[Texto de lectura]
┌──

Por Juan Pablo Ojeda
Audias Flores Silva, identificado por autoridades federales como uno de los líderes operativos del Cártel Jalisco Nueva Generación (CJNG), fue ingresado la noche del lunes 27 de abril a las instalaciones de la Fiscalía Especializada en materia de Delincuencia Organizada (FEMDO) en la Ciudad de México. El traslado, ejecutado bajo estrictos protocolos de seguridad, marca un hito en la estrategia federal contra la estructura criminal tras la muerte de Nemesio Oseguera Cervantes.
El detenido, de 45 años, fue capturado durante un operativo de precisión realizado por la Secretaría de Marina (Semar) en el estado de Nayarit. La incursión se desarrolló en una zona bajo control estratégico del cártel, consolidando un golpe directo a la línea de mando que buscaba reorganizarse tras el vacío de poder dejado por el fallecimiento de su máximo líder hace apenas dos meses.
El secretario de Seguridad y Protección Ciudadana, Omar García Harfuch, confirmó mediante canales oficiales que Flores Silva cuenta con una orden de aprehensión vigente en México. Simultáneamente, el gobierno de los Estados Unidos ha formalizado su interés en el caso, solicitando la extradición del imputado bajo cargos relacionados con el tráfico de opiáceos y cocaína.
Por su parte, el Departamento de Justicia de EE. UU. mantenía una recompensa de cinco millones de dólares por información que condujera a su captura. La trayectoria delictiva de «El Jardinero», quien fuera señalado como jefe de seguridad de Oseguera Cervantes, destaca por su control sobre los corredores logísticos del Pacífico mexicano.
La operación que culminó en su detención destaca por la coordinación interinstitucional liderada por la Marina. La llegada del convoy a la alcaldía Cuauhtémoc, poco antes de las 20:00 horas del lunes, subraya la prioridad que el Estado mexicano otorga al desmantelamiento de las cúpulas del crimen organizado para reducir la capacidad de movilización de estos grupos.
Desde 2021, el Departamento del Tesoro estadounidense había incluido a Flores Silva en su lista de sanciones, identificándolo como un dirigente regional con capacidad de decisión sobre las rutas de trasiego transnacional. Su captura representa la neutralización de uno de los activos más valiosos del CJNG en la región del Pacífico.
El proceso legal ahora entra en una fase de integración de pruebas y atención a la solicitud de extradición internacional. Las autoridades mexicanas han manifestado su disposición para colaborar con el gobierno estadounidense, manteniendo la reserva sobre los detalles técnicos que rodearon la ejecución del operativo en Nayarit.

└──

[Requisitos del ejercicio]
A) Enumera todas las personas que aparecen con nombre y apellido en la noticia, incluida la firma.
B) Copia de la noticia el fragmento que arranca en las palabras "El secretario de" y termina tras "opiáceos y cocaína.".
Los registros provienen de otra fuente.

[Datos de origen]
┌──

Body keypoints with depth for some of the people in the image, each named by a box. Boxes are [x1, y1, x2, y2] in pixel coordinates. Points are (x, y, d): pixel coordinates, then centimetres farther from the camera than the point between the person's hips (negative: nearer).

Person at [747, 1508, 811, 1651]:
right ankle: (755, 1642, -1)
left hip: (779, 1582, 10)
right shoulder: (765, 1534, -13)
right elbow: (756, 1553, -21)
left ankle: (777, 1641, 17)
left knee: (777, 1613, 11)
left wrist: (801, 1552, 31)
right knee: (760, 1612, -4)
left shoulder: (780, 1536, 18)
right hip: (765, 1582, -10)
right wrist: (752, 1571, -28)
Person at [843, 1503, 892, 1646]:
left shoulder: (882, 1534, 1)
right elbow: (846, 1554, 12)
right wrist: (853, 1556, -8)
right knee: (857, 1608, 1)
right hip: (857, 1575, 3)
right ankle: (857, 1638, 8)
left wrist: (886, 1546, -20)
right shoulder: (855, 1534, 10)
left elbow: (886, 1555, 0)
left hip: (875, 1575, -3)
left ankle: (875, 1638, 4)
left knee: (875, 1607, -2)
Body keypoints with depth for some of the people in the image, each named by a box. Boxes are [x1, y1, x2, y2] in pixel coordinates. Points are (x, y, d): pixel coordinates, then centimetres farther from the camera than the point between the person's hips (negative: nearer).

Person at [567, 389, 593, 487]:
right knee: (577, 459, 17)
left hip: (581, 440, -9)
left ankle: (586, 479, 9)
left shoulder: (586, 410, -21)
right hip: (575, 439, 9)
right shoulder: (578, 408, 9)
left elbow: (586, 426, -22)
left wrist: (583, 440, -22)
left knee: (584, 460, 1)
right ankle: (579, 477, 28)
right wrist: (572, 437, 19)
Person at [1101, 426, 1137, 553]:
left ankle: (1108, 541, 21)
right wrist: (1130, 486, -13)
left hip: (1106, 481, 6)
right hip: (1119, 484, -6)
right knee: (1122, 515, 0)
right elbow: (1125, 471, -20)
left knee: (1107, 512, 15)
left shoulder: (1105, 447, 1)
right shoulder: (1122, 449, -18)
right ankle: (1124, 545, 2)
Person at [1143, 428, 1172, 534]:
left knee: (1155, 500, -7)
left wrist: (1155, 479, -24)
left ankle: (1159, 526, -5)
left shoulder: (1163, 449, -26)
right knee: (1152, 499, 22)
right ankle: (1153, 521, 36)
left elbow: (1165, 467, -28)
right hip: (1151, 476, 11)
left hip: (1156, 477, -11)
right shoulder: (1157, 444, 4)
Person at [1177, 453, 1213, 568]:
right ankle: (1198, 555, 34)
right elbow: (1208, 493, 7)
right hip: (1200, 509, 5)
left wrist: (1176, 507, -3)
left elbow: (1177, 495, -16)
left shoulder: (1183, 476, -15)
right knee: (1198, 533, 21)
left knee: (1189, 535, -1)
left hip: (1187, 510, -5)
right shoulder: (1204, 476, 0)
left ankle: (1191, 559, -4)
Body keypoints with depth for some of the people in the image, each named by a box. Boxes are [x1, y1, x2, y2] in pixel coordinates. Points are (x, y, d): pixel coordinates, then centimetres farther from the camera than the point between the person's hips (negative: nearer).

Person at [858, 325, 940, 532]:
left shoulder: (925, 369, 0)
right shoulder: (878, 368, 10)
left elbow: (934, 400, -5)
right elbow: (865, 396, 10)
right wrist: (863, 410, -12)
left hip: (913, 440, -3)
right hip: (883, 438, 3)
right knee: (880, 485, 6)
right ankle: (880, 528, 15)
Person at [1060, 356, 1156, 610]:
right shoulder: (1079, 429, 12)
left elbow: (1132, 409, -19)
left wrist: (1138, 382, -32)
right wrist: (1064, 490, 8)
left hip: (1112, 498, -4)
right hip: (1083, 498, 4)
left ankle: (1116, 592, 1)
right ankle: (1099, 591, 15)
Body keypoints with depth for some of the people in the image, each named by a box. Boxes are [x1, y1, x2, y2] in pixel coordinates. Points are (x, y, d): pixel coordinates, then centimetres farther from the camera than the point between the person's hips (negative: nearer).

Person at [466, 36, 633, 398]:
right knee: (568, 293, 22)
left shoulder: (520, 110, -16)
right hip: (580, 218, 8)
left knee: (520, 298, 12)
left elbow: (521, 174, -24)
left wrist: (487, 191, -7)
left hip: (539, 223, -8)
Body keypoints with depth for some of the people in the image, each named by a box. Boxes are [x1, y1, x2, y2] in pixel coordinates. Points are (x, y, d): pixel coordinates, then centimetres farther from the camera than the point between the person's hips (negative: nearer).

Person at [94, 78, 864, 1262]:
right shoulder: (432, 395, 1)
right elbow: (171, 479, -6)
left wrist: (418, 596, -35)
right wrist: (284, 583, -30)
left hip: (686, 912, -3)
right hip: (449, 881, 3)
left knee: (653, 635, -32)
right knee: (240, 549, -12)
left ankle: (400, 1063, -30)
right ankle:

└──

[Respuestas por punto]
A) Juan Pablo Ojeda, Audias Flores Silva, Nemesio Oseguera Cervantes y Omar García Harfuch.

B)
El secretario de Seguridad y Protección Ciudadana, Omar García Harfuch, confirmó mediante canales oficiales que Flores Silva cuenta con una orden de aprehensión vigente en México. Simultáneamente, el gobierno de los Estados Unidos ha formalizado su interés en el caso, solicitando la extradición del imputado bajo cargos relacionados con el tráfico de opiáceos y cocaína.